• Data supplied
────────────────

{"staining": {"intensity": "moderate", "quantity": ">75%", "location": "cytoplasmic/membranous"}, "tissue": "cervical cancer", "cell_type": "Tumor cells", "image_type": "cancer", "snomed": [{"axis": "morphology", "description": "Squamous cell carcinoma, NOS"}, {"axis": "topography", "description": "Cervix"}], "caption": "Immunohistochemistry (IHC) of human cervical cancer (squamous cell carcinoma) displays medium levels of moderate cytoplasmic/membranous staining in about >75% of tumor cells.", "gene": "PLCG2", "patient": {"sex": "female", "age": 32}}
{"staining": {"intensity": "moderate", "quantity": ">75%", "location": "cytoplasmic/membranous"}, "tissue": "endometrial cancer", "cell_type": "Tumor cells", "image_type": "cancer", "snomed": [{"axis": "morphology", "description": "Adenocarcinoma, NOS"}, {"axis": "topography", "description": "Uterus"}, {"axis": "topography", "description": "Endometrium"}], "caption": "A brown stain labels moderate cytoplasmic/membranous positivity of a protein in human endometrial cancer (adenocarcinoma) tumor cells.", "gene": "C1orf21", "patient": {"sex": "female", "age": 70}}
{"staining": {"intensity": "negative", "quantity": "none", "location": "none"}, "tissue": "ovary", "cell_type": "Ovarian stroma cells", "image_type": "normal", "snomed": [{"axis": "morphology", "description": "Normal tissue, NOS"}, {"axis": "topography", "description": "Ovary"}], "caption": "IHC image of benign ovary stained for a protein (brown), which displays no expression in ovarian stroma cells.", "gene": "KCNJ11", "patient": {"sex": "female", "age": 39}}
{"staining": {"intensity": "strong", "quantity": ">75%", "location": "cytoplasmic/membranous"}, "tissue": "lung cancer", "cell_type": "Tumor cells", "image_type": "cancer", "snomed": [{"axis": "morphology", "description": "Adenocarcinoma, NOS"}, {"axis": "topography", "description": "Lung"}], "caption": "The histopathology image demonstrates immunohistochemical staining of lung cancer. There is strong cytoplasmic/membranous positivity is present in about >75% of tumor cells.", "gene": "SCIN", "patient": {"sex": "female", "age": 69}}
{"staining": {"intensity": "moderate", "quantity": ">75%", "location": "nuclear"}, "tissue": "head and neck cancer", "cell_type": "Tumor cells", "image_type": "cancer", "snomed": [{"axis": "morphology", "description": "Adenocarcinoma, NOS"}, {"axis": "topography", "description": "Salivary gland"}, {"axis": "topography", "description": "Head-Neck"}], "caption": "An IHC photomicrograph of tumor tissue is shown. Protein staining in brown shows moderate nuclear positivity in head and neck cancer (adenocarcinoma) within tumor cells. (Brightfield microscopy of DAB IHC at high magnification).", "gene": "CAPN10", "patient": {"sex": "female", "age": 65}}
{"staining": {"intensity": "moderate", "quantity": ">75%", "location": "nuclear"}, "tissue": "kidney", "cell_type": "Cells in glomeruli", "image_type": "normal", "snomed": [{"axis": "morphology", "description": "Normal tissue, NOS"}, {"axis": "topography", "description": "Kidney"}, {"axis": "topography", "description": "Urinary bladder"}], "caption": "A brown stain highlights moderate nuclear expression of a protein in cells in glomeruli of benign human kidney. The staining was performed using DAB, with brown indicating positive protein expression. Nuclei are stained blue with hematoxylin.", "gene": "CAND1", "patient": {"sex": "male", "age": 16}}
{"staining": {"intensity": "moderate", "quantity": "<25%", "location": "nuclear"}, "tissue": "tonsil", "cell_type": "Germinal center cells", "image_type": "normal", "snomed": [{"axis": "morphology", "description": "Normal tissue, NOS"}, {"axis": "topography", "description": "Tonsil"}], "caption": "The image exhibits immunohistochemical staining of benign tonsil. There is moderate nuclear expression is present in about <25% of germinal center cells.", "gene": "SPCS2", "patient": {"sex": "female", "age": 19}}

────────────────

• Exercise
Once you have read the records above, set each one down again exactly.

• Result for this exercise
{"staining": {"intensity": "moderate", "quantity": ">75%", "location": "cytoplasmic/membranous"}, "tissue": "cervical cancer", "cell_type": "Tumor cells", "image_type": "cancer", "snomed": [{"axis": "morphology", "description": "Squamous cell carcinoma, NOS"}, {"axis": "topography", "description": "Cervix"}], "caption": "Immunohistochemistry (IHC) of human cervical cancer (squamous cell carcinoma) displays medium levels of moderate cytoplasmic/membranous staining in about >75% of tumor cells.", "gene": "PLCG2", "patient": {"sex": "female", "age": 32}}
{"staining": {"intensity": "moderate", "quantity": ">75%", "location": "cytoplasmic/membranous"}, "tissue": "endometrial cancer", "cell_type": "Tumor cells", "image_type": "cancer", "snomed": [{"axis": "morphology", "description": "Adenocarcinoma, NOS"}, {"axis": "topography", "description": "Uterus"}, {"axis": "topography", "description": "Endometrium"}], "caption": "A brown stain labels moderate cytoplasmic/membranous positivity of a protein in human endometrial cancer (adenocarcinoma) tumor cells.", "gene": "C1orf21", "patient": {"sex": "female", "age": 70}}
{"staining": {"intensity": "negative", "quantity": "none", "location": "none"}, "tissue": "ovary", "cell_type": "Ovarian stroma cells", "image_type": "normal", "snomed": [{"axis": "morphology", "description": "Normal tissue, NOS"}, {"axis": "topography", "description": "Ovary"}], "caption": "IHC image of benign ovary stained for a protein (brown), which displays no expression in ovarian stroma cells.", "gene": "KCNJ11", "patient": {"sex": "female", "age": 39}}
{"staining": {"intensity": "strong", "quantity": ">75%", "location": "cytoplasmic/membranous"}, "tissue": "lung cancer", "cell_type": "Tumor cells", "image_type": "cancer", "snomed": [{"axis": "morphology", "description": "Adenocarcinoma, NOS"}, {"axis": "topography", "description": "Lung"}], "caption": "The histopathology image demonstrates immunohistochemical staining of lung cancer. There is strong cytoplasmic/membranous positivity is present in about >75% of tumor cells.", "gene": "SCIN", "patient": {"sex": "female", "age": 69}}
{"staining": {"intensity": "moderate", "quantity": ">75%", "location": "nuclear"}, "tissue": "head and neck cancer", "cell_type": "Tumor cells", "image_type": "cancer", "snomed": [{"axis": "morphology", "description": "Adenocarcinoma, NOS"}, {"axis": "topography", "description": "Salivary gland"}, {"axis": "topography", "description": "Head-Neck"}], "caption": "An IHC photomicrograph of tumor tissue is shown. Protein staining in brown shows moderate nuclear positivity in head and neck cancer (adenocarcinoma) within tumor cells. (Brightfield microscopy of DAB IHC at high magnification).", "gene": "CAPN10", "patient": {"sex": "female", "age": 65}}
{"staining": {"intensity": "moderate", "quantity": ">75%", "location": "nuclear"}, "tissue": "kidney", "cell_type": "Cells in glomeruli", "image_type": "normal", "snomed": [{"axis": "morphology", "description": "Normal tissue, NOS"}, {"axis": "topography", "description": "Kidney"}, {"axis": "topography", "description": "Urinary bladder"}], "caption": "A brown stain highlights moderate nuclear expression of a protein in cells in glomeruli of benign human kidney. The staining was performed using DAB, with brown indicating positive protein expression. Nuclei are stained blue with hematoxylin.", "gene": "CAND1", "patient": {"sex": "male", "age": 16}}
{"staining": {"intensity": "moderate", "quantity": "<25%", "location": "nuclear"}, "tissue": "tonsil", "cell_type": "Germinal center cells", "image_type": "normal", "snomed": [{"axis": "morphology", "description": "Normal tissue, NOS"}, {"axis": "topography", "description": "Tonsil"}], "caption": "The image exhibits immunohistochemical staining of benign tonsil. There is moderate nuclear expression is present in about <25% of germinal center cells.", "gene": "SPCS2", "patient": {"sex": "female", "age": 19}}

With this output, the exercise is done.